Salesforce outlines progress on new partner readiness, partner experience initiatives

New Salesforce certifications are scheduled for March and April, while both the self-service Trailhead modules and the face-to-face Partner Fast Forward continue to progress to schedule.

NeerachaTaychakhoonavudh Salesforce.com 300

Neeracha Taychakhoonavudh, Salesforce’s Senior Vice President, Partner Programs & Marketing

Last fall at their Dreamforce event in San Francisco, Salesforce gave an outline of what it planned to do on the partnering front. Now they have provided an update and progress report, indicating where they are on what they acknowledge will be a multi-year journey.

“We are in the last two weeks of the Salesforce fiscal year, starting fiscal year 2017, and the  two most important priorities for partner organization are the same as last year,” said Neeracha Taychakhoonavudh, Salesforce’s Senior Vice President, Partner Programs & Marketing. “One priority is enablement, certification and training. We call it partner readiness because enablement means so many things to people. The second priority is to provide a world-class partner experience, delivering systems and automation to scale.”

“Our partner readiness goal is to have comprehensive training through a variety of delivery options,  that takes into account different partner roles – sales, presales and consultant,” Taychakhoonavudh said.

“We have been working closely with Salesforce U to develop more certifications that customers can train on,” she said. “We have a couple new clouds coming – a Marketing Cloud Consultant formal certification coming out in March and April. Also in April we break down our most difficult certification – our Technical Architect – so you can obtain a number of domain specializations  before taking the full one. These are the first two certifications in this timeframe. Later in the year, we will have a community cloud certification and analytics. Salesforce has seven clouds and we want to have them all covered. These will be the last two.”

Salesforce recently released two industry certifications toward the end of the last calendar year, in health and in financials.

“We will be introducing certifications for those as well,” Taychakoonavudh said.  “It’s a fair amount of work because it requires development of a curriculum.”

Taychakoonavudh also indicated that the pre-sales and general product training on the public Trailhead online learning platform continues to be expanded.

“This is very engaging interactive training,” she said. “Not everyone loves self services but for those who do this is great, and these trails are a great way to get started without a certification. There is a lot of content on the platforms. Several are now out.”

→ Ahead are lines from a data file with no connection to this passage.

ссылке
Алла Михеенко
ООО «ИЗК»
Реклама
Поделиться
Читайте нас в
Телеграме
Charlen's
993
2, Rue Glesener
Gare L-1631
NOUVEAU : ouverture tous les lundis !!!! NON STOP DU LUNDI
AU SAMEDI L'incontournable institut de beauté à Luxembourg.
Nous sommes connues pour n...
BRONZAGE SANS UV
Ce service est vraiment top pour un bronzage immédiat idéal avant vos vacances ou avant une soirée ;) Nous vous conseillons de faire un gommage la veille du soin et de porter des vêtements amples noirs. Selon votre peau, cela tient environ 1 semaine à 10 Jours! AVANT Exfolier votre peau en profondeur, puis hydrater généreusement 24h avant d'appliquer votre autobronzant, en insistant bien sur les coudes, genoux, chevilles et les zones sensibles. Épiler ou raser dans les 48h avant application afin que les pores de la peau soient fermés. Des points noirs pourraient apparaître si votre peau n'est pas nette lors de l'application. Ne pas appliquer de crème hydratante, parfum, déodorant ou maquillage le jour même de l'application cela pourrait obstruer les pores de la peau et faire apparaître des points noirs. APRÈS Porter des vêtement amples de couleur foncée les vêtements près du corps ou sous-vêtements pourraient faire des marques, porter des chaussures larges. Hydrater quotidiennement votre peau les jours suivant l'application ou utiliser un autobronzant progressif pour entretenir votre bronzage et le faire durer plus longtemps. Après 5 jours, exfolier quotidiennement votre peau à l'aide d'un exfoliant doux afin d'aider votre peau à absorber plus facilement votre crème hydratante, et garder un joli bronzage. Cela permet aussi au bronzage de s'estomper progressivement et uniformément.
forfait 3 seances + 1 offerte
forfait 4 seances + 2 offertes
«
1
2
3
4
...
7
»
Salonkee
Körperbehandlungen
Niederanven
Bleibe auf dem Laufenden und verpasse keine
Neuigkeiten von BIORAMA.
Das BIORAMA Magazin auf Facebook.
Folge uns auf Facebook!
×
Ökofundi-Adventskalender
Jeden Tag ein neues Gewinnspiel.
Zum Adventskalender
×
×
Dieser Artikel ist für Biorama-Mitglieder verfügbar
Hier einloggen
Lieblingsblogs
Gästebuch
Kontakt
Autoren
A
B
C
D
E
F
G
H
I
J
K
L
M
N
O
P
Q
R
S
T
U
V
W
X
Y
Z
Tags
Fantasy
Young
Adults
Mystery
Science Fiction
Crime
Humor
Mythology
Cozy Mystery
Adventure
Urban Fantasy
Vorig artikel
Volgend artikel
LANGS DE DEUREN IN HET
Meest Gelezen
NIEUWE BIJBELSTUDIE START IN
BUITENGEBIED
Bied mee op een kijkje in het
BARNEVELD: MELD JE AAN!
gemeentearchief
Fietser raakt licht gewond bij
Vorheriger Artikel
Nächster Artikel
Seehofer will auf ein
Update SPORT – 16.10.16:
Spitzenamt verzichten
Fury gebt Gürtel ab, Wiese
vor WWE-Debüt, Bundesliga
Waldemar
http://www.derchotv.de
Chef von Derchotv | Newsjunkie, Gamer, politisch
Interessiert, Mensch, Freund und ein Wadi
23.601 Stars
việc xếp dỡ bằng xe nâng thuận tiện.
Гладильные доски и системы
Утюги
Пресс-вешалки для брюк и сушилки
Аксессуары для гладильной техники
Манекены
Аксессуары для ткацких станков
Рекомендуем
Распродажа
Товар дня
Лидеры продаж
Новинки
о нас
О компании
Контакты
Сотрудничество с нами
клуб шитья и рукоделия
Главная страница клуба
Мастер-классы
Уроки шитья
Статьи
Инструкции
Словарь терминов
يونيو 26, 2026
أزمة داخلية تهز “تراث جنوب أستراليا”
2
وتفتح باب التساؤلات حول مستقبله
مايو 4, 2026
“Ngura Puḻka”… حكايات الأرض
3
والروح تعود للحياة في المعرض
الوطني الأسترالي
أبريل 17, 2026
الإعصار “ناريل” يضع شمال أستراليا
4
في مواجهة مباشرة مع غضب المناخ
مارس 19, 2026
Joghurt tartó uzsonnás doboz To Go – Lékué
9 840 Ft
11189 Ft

Partner Fast Forward, an in-person, one-to-many classroom training for sales and presale content, which was announced at Dreamforce,  has begun in select foreign markets. Taychakoonavudh called this the number one priority in readiness because of feedback from partners.

“Fast Forward is on top of Trailhead, and is for local languages or markets where self-service isn’t embraced,” Taychakoonavudh said. “Some markets don’t like self-service training, from a combination of comfort and language, and some markets we really need to be there face to face. We ran some trainings in Prague, Paris, Sao Paolo and Mexico City. The goal was to set a cadence of consistency in this training in different markets, which was not the case before. These were the first wave, where we needed the most knowledge imparted, but will be others added. We will work out a  schedule to visit each city once a quarter or every other quarter, with a different theme, and we are determining that now. We also have requests from emerging markets like Tel Aviv, Dubai and Johannesburg, and we are  considering how much we can afford. Probably in March we will publish a calendar that will always be six months out.”

The initiatives in the second major priority, improving the partner experience, will bear fruit later this year, Taychakoonavudh said.

“We want an improved and world class  community site where we provide content and work with partners,” she stated. “This will include a business portal as well as a communications program, and we are also looking at private Trails, with  gated partner content under NDA. This is something likely for the late spring, maybe May.”

Taychakoonavudh also indicated that they are also working on scaling  more things.

“We are making sure we automate more pieces of the business, like how a partner places orders,” she said.

She also indicated that the sheer scope of Salesforce’s business is an obstacle to some of this work.

The  Salesforce Masters program, which makes detailed partner focus and specialization available to Salesforce’s internal sales teams, is an example.

“We have been working on this  Masters program, which links to a new partner finder for internal sales teams, to figure out what partner could help deploy a solution or what partner has a particular solution that a customer has asked for,” Taychakoonavudh said. “For internal productivity, we want to put this all together in a comprehensive partner finder. The scale is the challenge here, curating the content so material is as fresh as possible. It has been quite a project to get it sorted out internally because there were so many sources of data.”